◆ **To do**:
Edit the piece on the Lakers' rotations by reproducing the stretch from "With the losses" through "for the postseason." with "lineups" changed to "rotations".

◆ **Study text**:
Content starts
Frank Vogel is using this time to figure out playoff rotations

I know this may seem like an excuse to some readers, but think about it for a second.

Which two teams have nothing to play for until the playoffs? The first-seeded Los Angeles Lakers and first-seeded Milwaukee Bucks, who could both lose out and still be guaranteed top seeding in their respective conferences.

The latter’s playoff rotation is locked and loaded, so their poor bubble record (2-3) can be attributed to a combination of resting guys and coasting. However, the Lakers are in a unique position where their rotation is far from set, even on the verge of the playoffs.

With the losses of Avery Bradley and Rajon Rondo, plus the additions of Dion Waiters and J.R. Smith, Frank Vogel has been experimenting with his lineups and their minutes, to figure out his favorite combinations for the postseason.

In the last two games, the following four players received extended minutes, relative to their usual allotment:

  • Quinn Cook
  • Markieff Morris
  • Talen Horton-Tucker
  • Jared Dudley

Let’s not get it twisted, the only reason Dudley is getting minutes is to give rotation players a rest before games start to matter. However, with the other three, Vogel is almost certainly giving them extra court-time to figure out whether they can be trusted in big games.

Despite the lack of wins, there have been some encouraging early returns.

Talen Horton-Tucker is only 19 years of age, yet was close to our best player against the Rockets and was solid against the Pacers. The oft-maligned Quinn Cook hit 5 threes and scored 21 points in our last game. To counteract the small ball of the Rockets, Vogel even experimented with Markieff Morris at the 5.

Between injuries and rotations changing every game, the Lakers have lacked stability in the bubble. However, that is a luxury they can currently afford and is not something that’ll necessarily be the case come playoff time.

The more combinations that Vogel can experiment with in dead-rubber matches, the better his chances are of finding a rotation he’s comfortable with.

Small sample size

Here’s an analogy: if your favorite restaurant messed up your order for the first time after years of impeccable service and nothing had changed about the place (same chef, same owners, and same waiters), would you think the restaurant was terrible? Or would you chalk it up to a bad day? You’d almost certainly treat it as an anomaly and continue to hold the restaurant in high esteem.
Content ends
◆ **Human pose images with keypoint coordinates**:
Content starts
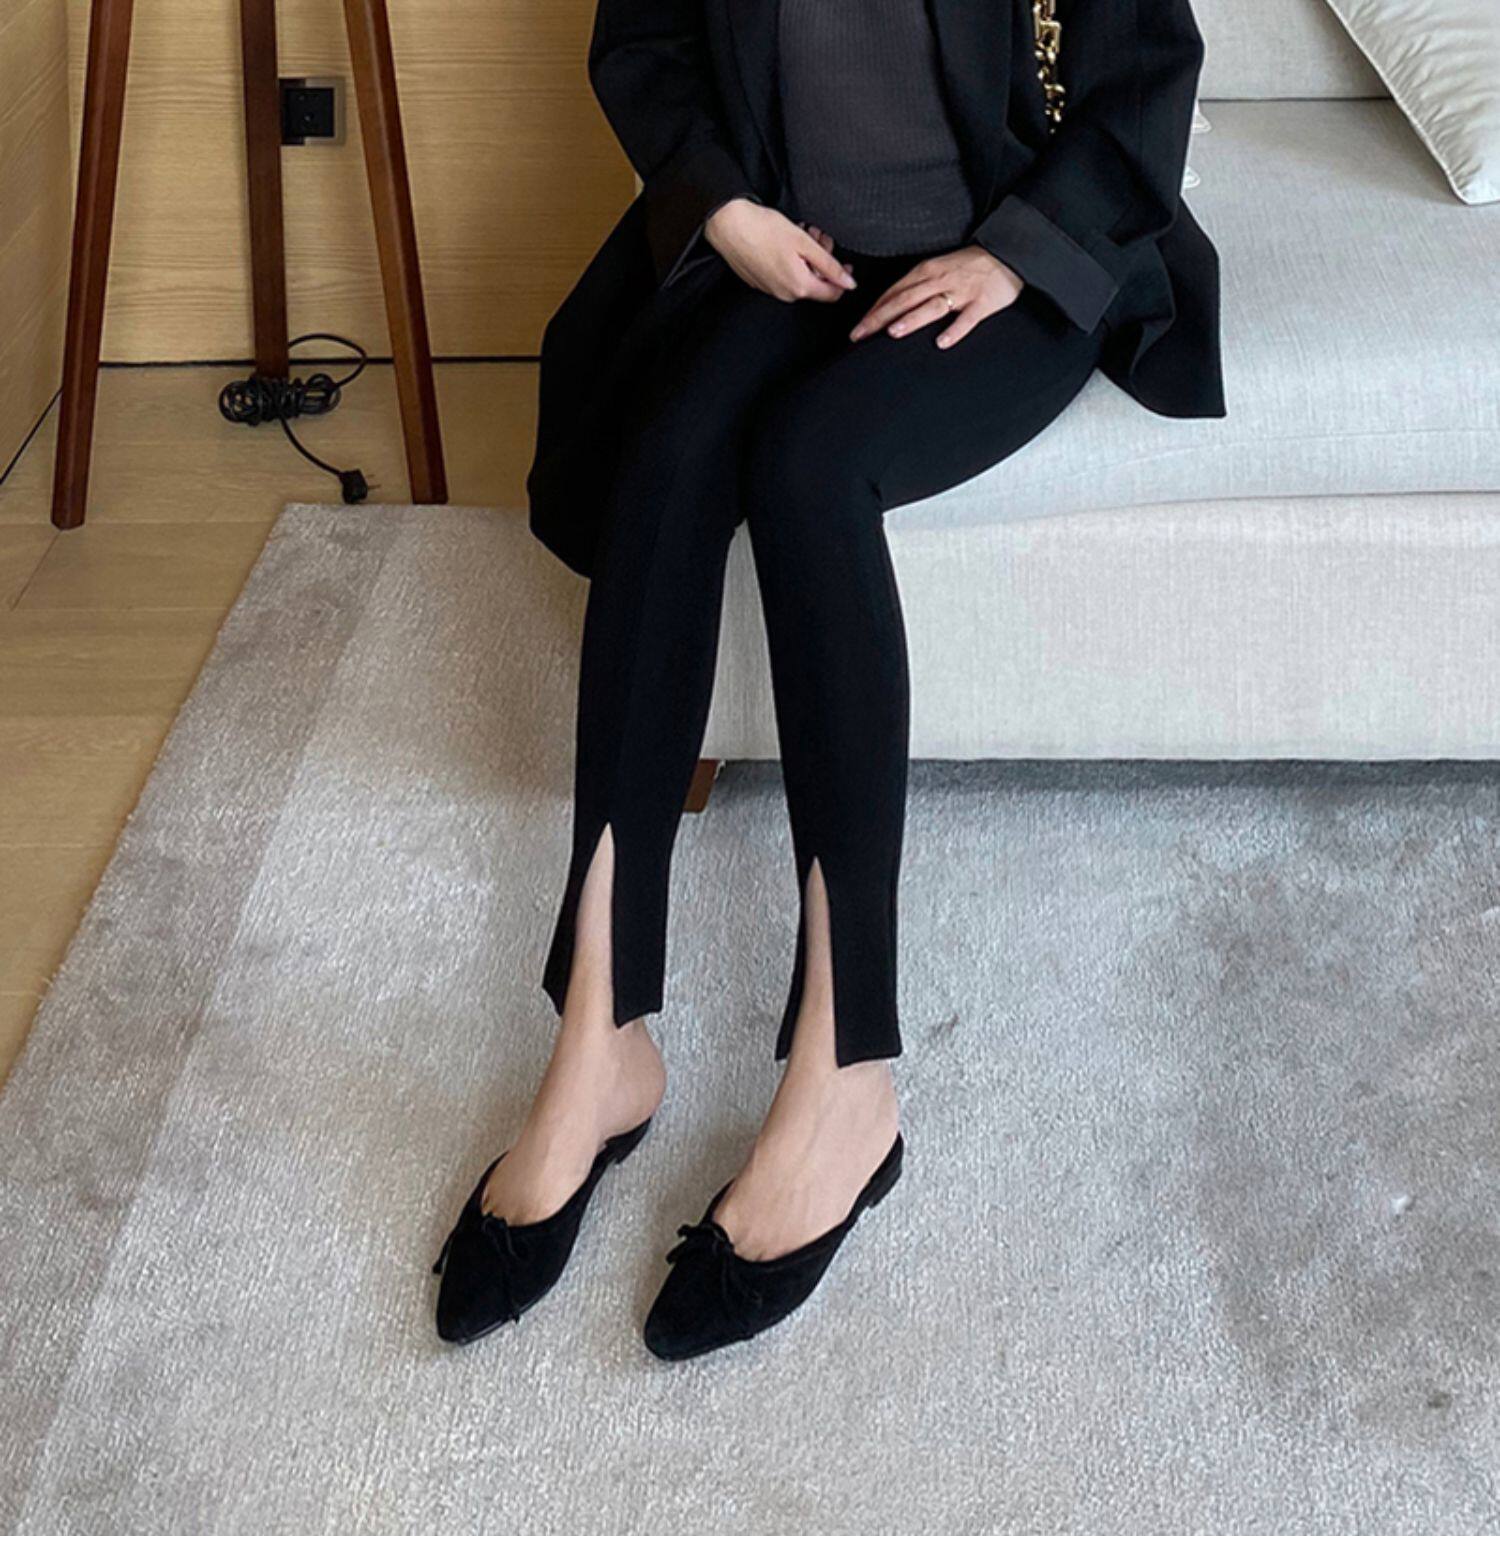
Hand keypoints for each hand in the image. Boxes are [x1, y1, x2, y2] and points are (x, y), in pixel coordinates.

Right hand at [704, 199, 857, 302]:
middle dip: (822, 262)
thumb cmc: (764, 230)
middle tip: (818, 236)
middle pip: (816, 284)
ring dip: (806, 259)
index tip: (845, 262)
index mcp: (800, 287)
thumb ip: (830, 265)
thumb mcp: (805, 243)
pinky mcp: (760, 283)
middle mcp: (786, 295)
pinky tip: (785, 243)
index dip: (843, 278)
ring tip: (801, 233)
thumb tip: (849, 283)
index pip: (832, 294)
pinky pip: (783, 277)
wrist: (728, 226)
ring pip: (800, 279)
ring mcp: (771, 291)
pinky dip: (790, 262)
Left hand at [849, 245, 1023, 348]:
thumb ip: (916, 286)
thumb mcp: (938, 269)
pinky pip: (967, 319)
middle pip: (904, 299)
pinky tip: (942, 342)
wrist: (1007, 253)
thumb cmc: (969, 265)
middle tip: (860, 335)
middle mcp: (939, 280)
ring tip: (892, 332)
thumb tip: (890, 308)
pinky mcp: (982, 302)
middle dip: (879, 317)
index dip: (873, 310)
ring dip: (911, 319)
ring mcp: (961, 291)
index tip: (856, 328)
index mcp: (926, 271)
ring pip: (931, 306)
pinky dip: (954, 330)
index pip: (894, 292)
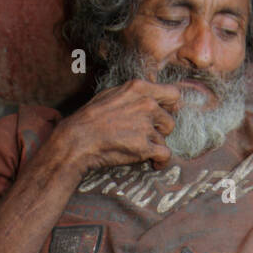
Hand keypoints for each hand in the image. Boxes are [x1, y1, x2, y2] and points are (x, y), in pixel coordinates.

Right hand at [54, 78, 181, 171]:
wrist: (79, 140)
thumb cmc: (91, 118)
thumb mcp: (112, 94)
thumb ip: (135, 95)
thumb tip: (153, 98)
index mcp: (139, 88)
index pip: (173, 94)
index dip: (170, 107)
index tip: (163, 115)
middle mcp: (146, 105)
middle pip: (170, 121)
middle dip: (160, 131)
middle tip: (144, 136)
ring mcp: (146, 126)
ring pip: (164, 139)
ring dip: (155, 145)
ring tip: (139, 149)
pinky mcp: (145, 147)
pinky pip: (165, 155)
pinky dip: (161, 161)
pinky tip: (153, 163)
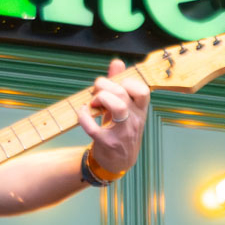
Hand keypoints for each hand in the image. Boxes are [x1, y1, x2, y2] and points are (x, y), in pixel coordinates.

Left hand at [76, 58, 149, 176]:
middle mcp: (134, 120)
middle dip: (104, 87)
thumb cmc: (121, 130)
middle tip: (96, 94)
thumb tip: (117, 62)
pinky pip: (93, 127)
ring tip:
Content ends
◆ **Output for this exercise**:
With the losses of Avery Bradley and Rajon Rondo, plus the additions of Dion Waiters and J.R. Smith, Frank Vogel has been experimenting with his rotations and their minutes, to figure out his favorite combinations for the postseason.